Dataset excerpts
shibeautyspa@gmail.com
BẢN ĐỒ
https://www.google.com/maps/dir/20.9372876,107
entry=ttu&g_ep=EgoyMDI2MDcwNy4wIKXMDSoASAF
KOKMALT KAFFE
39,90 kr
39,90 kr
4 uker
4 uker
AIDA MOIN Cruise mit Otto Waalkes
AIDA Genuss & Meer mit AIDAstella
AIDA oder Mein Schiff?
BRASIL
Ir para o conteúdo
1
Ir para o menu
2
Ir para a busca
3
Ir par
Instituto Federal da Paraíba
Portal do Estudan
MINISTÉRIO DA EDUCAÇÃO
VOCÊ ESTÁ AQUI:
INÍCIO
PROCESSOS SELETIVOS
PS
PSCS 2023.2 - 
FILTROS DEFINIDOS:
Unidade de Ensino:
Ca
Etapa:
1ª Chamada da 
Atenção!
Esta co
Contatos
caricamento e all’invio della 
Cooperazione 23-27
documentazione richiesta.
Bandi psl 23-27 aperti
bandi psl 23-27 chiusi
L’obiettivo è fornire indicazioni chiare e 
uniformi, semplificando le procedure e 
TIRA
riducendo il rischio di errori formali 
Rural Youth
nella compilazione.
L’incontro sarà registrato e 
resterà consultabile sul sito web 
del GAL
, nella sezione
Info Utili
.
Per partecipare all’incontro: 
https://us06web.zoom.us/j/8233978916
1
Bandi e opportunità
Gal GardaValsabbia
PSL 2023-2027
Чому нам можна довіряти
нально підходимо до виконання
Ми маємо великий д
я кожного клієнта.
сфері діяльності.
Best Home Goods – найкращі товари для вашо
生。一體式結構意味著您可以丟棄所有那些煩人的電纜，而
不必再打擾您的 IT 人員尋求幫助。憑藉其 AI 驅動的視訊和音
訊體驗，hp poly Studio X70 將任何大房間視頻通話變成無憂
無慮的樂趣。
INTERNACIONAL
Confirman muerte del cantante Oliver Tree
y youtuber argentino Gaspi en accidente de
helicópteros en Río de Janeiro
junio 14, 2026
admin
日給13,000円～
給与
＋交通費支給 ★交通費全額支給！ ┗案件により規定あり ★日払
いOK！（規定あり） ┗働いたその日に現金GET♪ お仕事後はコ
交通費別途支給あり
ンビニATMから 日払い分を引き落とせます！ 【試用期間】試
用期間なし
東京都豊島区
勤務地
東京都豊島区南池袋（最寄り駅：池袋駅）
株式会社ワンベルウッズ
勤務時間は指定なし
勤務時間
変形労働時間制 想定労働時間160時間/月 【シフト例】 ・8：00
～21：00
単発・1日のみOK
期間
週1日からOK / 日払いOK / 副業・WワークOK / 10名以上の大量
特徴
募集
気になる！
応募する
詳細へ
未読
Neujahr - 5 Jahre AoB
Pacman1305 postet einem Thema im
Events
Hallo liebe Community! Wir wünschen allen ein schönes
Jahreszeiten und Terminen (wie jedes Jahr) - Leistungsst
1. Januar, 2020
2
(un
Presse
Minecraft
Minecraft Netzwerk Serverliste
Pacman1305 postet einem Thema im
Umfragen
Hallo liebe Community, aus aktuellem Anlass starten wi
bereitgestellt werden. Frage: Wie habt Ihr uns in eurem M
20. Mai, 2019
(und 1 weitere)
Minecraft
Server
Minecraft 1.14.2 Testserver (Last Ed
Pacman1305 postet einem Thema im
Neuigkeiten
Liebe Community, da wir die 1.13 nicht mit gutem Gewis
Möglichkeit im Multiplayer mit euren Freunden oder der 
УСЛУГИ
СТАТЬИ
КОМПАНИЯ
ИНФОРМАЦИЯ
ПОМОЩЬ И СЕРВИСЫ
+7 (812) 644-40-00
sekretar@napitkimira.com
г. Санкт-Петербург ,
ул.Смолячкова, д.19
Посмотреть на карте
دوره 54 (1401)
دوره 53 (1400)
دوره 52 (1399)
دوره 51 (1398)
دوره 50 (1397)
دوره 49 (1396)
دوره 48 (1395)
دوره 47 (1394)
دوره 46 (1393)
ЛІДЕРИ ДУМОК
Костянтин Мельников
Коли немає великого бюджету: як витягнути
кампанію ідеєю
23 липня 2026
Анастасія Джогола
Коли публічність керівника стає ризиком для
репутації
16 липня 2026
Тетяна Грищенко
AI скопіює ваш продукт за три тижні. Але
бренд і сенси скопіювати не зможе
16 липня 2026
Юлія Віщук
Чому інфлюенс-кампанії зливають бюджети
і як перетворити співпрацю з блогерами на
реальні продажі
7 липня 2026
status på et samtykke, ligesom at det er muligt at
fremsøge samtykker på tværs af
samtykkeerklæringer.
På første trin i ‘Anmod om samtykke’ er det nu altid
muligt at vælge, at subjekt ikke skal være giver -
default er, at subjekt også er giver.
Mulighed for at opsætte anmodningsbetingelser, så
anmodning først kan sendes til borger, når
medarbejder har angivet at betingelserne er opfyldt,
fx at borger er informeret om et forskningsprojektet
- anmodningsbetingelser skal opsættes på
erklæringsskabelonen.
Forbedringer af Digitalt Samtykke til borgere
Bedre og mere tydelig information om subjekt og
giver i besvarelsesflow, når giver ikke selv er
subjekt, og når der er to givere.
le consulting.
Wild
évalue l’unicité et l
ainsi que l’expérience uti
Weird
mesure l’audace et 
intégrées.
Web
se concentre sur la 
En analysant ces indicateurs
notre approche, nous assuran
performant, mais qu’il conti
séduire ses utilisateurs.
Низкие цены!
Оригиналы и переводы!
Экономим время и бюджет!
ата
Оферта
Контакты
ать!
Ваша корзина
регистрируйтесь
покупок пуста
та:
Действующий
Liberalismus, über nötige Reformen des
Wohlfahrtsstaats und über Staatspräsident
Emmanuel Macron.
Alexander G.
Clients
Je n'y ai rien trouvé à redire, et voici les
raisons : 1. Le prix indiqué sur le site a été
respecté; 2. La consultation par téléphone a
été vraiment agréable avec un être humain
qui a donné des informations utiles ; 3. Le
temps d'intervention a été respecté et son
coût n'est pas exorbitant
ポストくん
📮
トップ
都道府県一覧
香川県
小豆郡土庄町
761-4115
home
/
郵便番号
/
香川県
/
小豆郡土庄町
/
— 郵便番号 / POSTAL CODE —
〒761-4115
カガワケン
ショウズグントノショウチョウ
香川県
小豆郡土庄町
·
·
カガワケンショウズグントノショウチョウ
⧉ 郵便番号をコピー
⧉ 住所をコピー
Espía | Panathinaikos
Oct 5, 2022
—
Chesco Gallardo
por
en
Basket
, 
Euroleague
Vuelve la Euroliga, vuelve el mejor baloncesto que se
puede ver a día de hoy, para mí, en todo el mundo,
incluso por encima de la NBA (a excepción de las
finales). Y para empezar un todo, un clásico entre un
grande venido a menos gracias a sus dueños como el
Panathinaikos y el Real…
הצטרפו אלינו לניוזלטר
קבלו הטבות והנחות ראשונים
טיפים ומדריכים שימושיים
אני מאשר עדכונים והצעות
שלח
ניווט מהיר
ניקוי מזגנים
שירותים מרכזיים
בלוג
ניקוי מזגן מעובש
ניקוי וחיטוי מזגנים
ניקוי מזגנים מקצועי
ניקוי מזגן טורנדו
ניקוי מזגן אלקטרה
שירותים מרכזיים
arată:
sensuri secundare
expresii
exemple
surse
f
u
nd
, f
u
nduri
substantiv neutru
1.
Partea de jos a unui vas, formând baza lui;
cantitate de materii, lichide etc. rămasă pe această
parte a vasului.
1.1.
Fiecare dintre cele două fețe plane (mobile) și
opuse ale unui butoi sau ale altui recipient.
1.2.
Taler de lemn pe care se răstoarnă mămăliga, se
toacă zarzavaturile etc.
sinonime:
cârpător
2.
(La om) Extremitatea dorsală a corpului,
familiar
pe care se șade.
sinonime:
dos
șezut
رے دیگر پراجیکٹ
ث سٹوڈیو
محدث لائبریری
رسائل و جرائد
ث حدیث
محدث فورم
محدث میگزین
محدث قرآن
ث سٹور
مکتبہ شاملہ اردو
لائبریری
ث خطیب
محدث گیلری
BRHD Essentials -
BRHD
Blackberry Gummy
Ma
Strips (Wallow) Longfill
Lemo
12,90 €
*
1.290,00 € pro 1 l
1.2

What you need to do:
List every line of the material above that contains the string "Hallo". Matching is case-sensitive.

Exercise output:
Hallo liebe Community! Wir wünschen allen ein schönes
Hallo liebe Community, aus aktuellem Anlass starten wi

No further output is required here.